*Texte fourni*:

Le Prince fait enlever Sylvia, une jeune paysanne qu’il veut épouser. Mais Sylvia aime Arlequin et ne veut pas se soumettre à la volonté du Prince. Celui-ci ne veut pas la contraindre mais la convaincre. Robes, mets délicieux, traitements délicats doivent y parvenir. Il faut surtout éloigner Arlequin du cœur de Sylvia. Flaminia, la conseillère du Prince, envoie sa sœur Lisette pour séduire Arlequin, mais devant son échec, c’est elle qui s’en charge. Rusée et subtile elle va jouer le jeu de l’amitié avec Sylvia et séduire Arlequin, qui lui plaît. Comme dit le metteur en scène, Adel Hakim, « chez Marivaux, il n’y a pas d’assassinats ou de viols explicites, les sujets doivent se plier avec leur propre consentement. » Ce sont tous les stratagèmes mis en place pour convaincre l’autre qui font le cœur de la pièce, révélant avec subtilité les moyens divers et variés par lesquels les puissants assurent leur domination sans avoir besoin de recourir à la force.
Pour Adel Hakim, les sociétés néolibérales d’aujourd’hui ont de nouveaux moyens pour séduire les jeunes rebelles. Elles orientent leur désir vers des objets de consommation et les convainquent qu’ils trouveront le bonheur grâce à la société de consommation. Tant pis s’ils y perdent leur innocence, leur spontanéité et l’énergie de la jeunesse. Le metteur en scène fait de Sylvia et Arlequin des jeunes des cités, elle avec son parler rapide et ses gestes brusques et Arlequin avec son jogging et son petit bonnet. Tous deux se révoltent contre leur séquestration avec violence. Mais la stratégie mise en œuvre par Flaminia, sur inspiration du Prince, fera de Sylvia une jeune femme à l’élégance stricte, aux cheveux lissés, amoureuse du Prince. Quant à Arlequin, s’il lui reste des traces du voyou d’origine, il porte beau avec son costume et renonce à Sylvia pour Flaminia.

*Données fournies*:
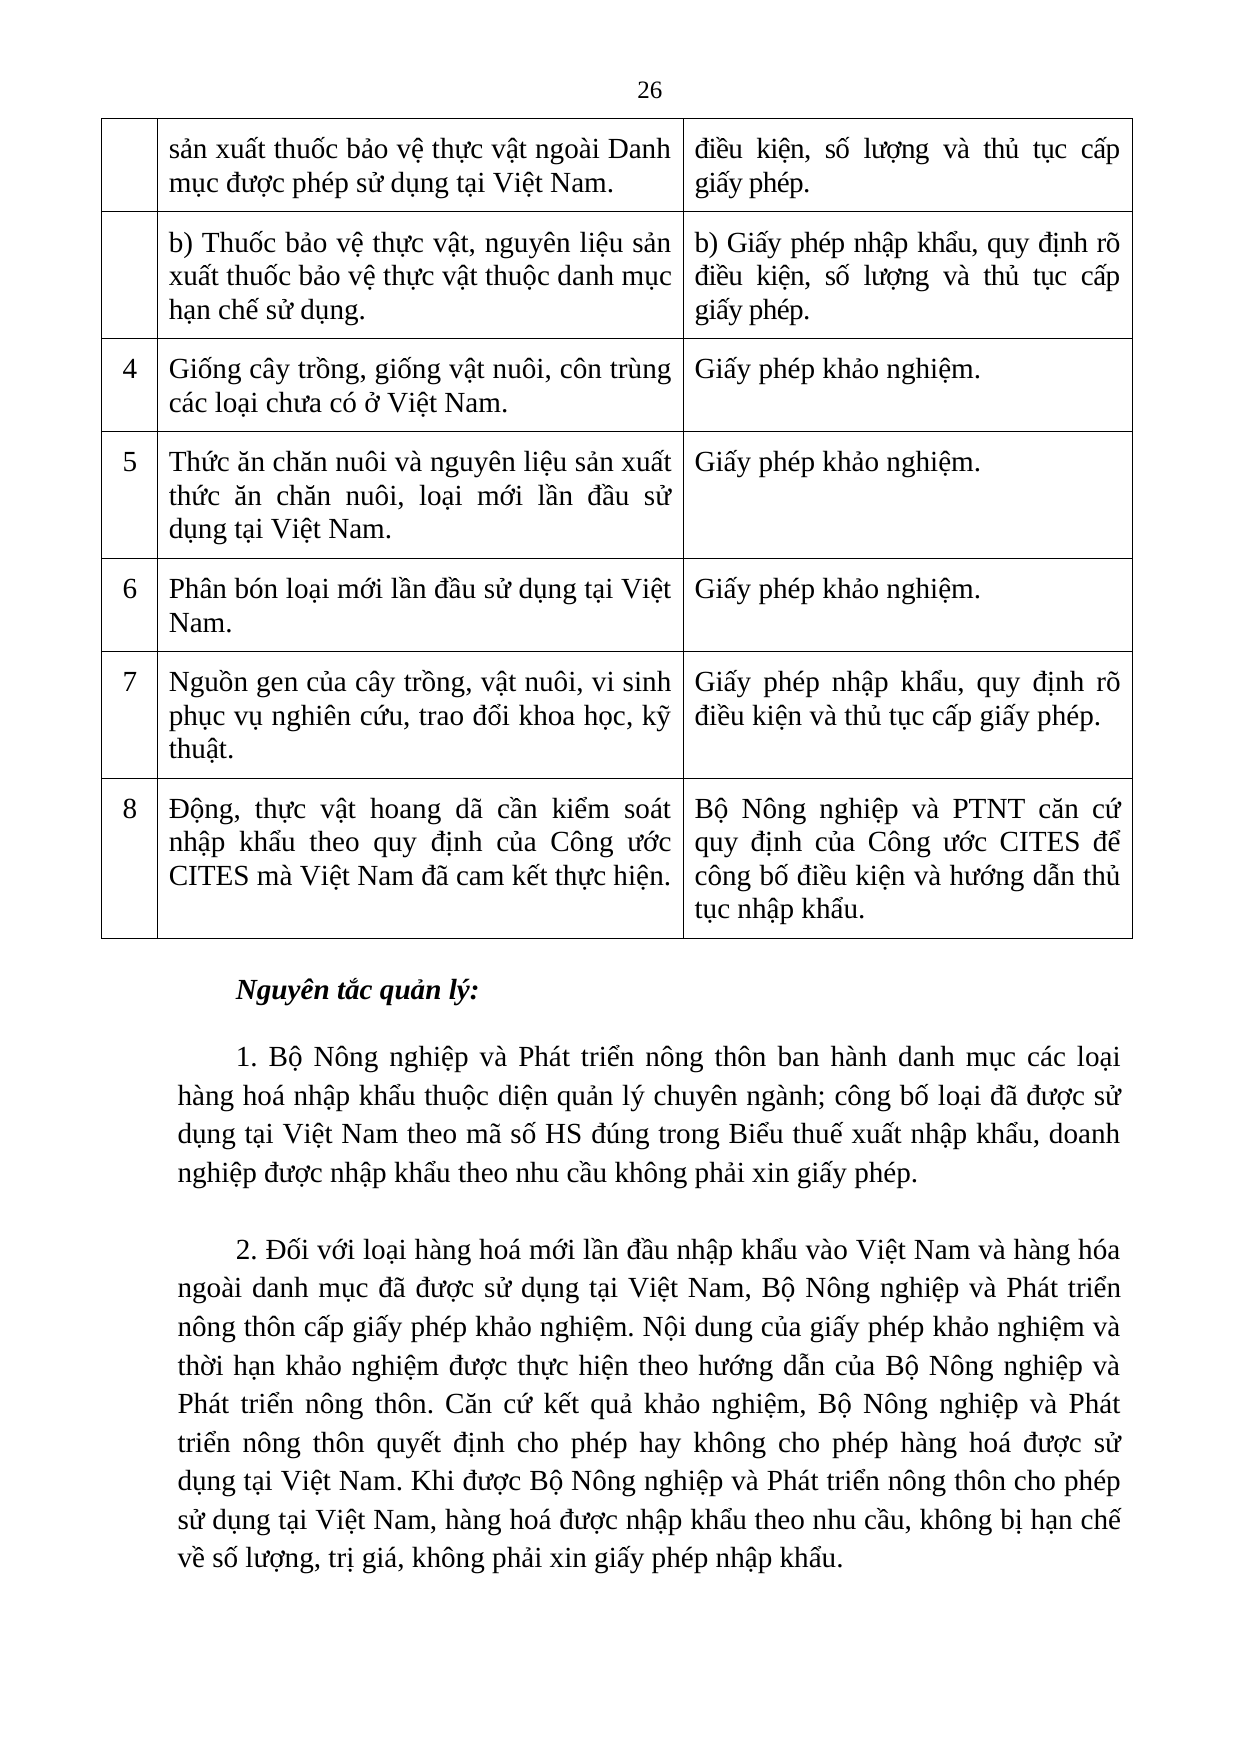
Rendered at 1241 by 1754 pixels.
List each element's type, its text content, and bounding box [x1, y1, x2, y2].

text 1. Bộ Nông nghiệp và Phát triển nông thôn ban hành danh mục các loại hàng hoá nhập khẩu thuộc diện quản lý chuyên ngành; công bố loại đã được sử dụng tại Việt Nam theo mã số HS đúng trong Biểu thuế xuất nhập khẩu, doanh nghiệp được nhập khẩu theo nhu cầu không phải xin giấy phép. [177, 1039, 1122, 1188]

*Consigne*: Dressez la liste de tous les personnages de la pièce de Marivaux que mentionne le texte fourni. Le listing forme un matériau à part, distinct du texte fourni.

*Réponse*: Le Prince, Sylvia, Arlequin, Flaminia, Lisette